Segment Start: EXTRACTED RECORDS

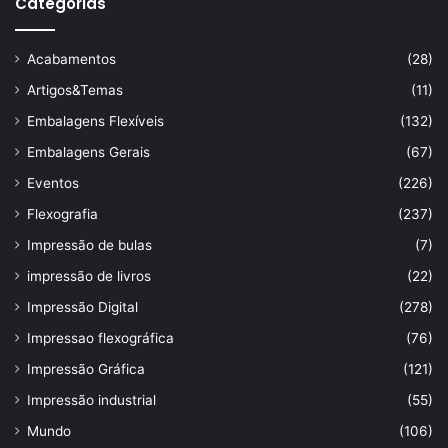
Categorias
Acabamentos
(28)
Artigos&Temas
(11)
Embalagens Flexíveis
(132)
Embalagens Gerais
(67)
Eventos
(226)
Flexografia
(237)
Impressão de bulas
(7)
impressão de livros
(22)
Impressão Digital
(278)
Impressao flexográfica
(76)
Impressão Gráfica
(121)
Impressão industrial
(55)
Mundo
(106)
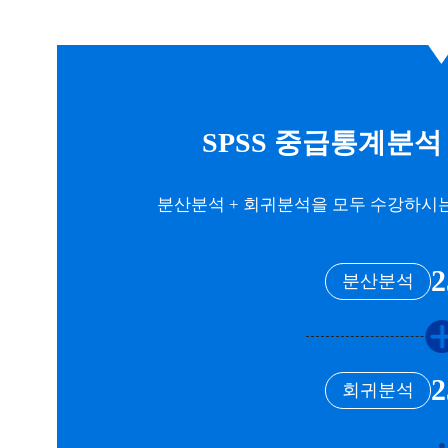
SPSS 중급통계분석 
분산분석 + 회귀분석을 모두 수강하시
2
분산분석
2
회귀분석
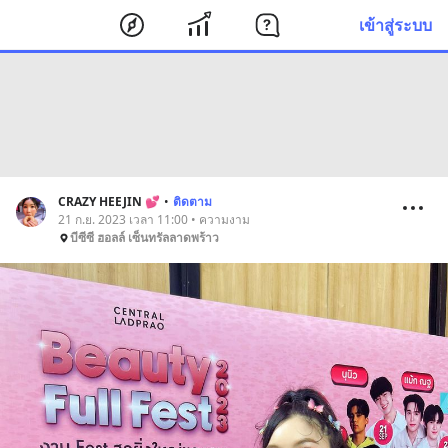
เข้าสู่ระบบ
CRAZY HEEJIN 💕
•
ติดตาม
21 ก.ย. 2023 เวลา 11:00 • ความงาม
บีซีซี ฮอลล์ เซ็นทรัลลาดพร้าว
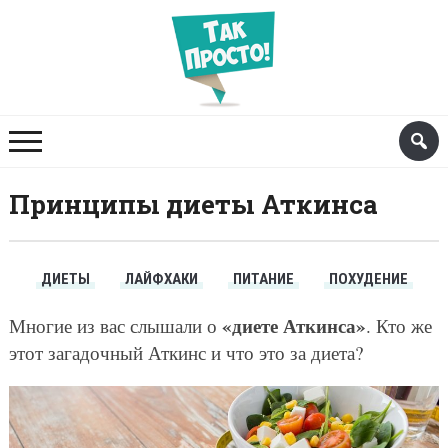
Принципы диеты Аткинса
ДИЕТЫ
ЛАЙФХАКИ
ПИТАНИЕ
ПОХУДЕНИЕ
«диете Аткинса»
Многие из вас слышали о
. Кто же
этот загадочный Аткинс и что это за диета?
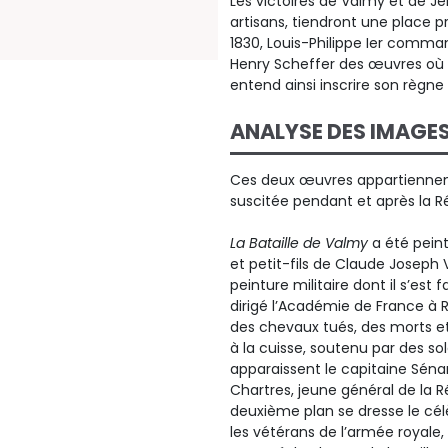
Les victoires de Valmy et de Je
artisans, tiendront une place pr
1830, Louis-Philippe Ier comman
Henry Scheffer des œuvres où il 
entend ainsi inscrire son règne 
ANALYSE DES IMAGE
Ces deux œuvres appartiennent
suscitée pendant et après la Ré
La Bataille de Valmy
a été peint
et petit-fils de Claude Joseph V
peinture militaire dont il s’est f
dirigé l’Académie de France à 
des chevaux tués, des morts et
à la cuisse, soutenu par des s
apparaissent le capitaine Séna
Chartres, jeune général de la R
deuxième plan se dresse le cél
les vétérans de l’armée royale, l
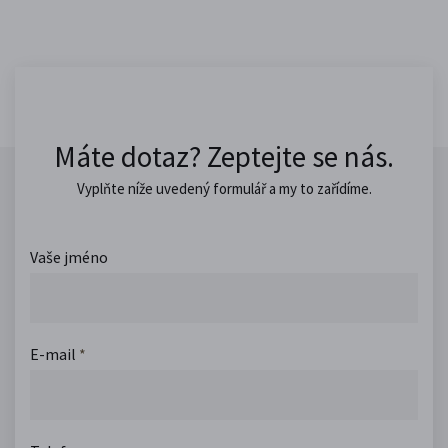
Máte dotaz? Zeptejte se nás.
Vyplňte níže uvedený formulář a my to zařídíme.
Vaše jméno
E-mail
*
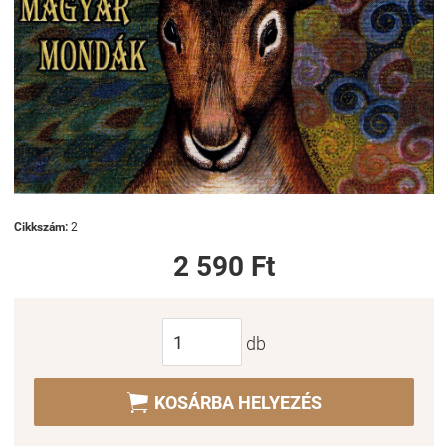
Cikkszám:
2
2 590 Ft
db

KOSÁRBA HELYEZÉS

Segment End: EXTRACTED RECORDS
Segment Start: EXTRACTED RECORDS

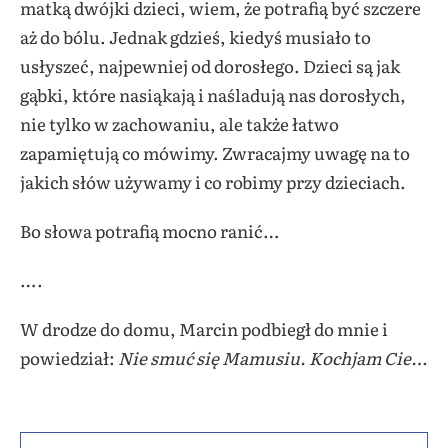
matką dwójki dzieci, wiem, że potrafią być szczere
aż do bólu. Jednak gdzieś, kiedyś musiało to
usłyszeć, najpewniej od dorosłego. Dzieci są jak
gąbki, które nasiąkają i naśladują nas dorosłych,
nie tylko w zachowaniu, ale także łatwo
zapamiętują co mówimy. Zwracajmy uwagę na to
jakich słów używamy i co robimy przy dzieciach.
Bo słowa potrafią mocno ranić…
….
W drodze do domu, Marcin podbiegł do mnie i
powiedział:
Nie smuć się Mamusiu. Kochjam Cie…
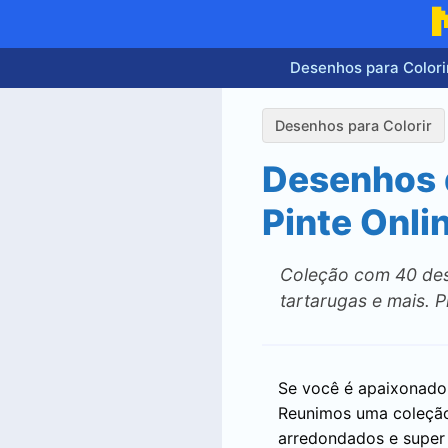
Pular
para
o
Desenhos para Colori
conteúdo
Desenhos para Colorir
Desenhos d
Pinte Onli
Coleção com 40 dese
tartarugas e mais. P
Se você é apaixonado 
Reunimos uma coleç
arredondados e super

Segment End: EXTRACTED RECORDS
Segment Start: EXTRACTED RECORDS

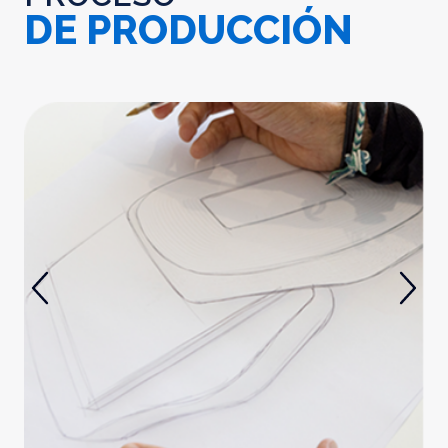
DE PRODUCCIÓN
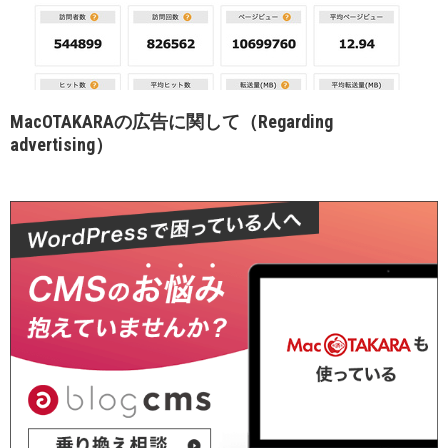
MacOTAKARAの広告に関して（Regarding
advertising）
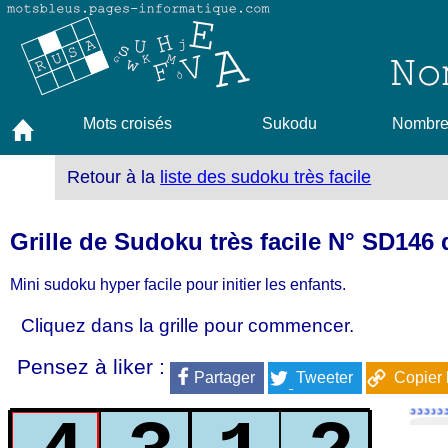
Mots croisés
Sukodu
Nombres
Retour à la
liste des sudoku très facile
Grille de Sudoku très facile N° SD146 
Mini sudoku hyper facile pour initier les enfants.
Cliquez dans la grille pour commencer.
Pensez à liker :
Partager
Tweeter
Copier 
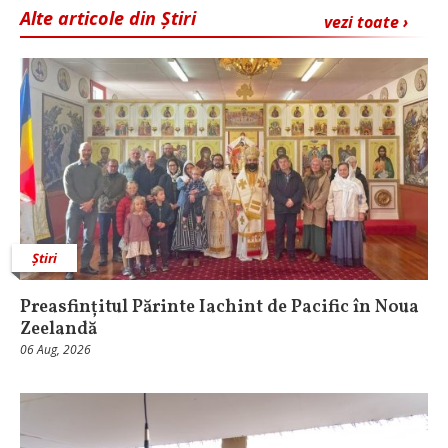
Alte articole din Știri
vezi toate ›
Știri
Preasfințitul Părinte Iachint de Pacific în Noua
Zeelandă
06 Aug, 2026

Segment End: EXTRACTED RECORDS

INSTRUCTIONS TO FOLLOW:
Show the lines from the data above that contain the string "facile".

YOUR SOLUTION:
liste des sudoku très facile
Grille de Sudoku très facile N° SD146 
Mini sudoku hyper facile pour initier les enfants.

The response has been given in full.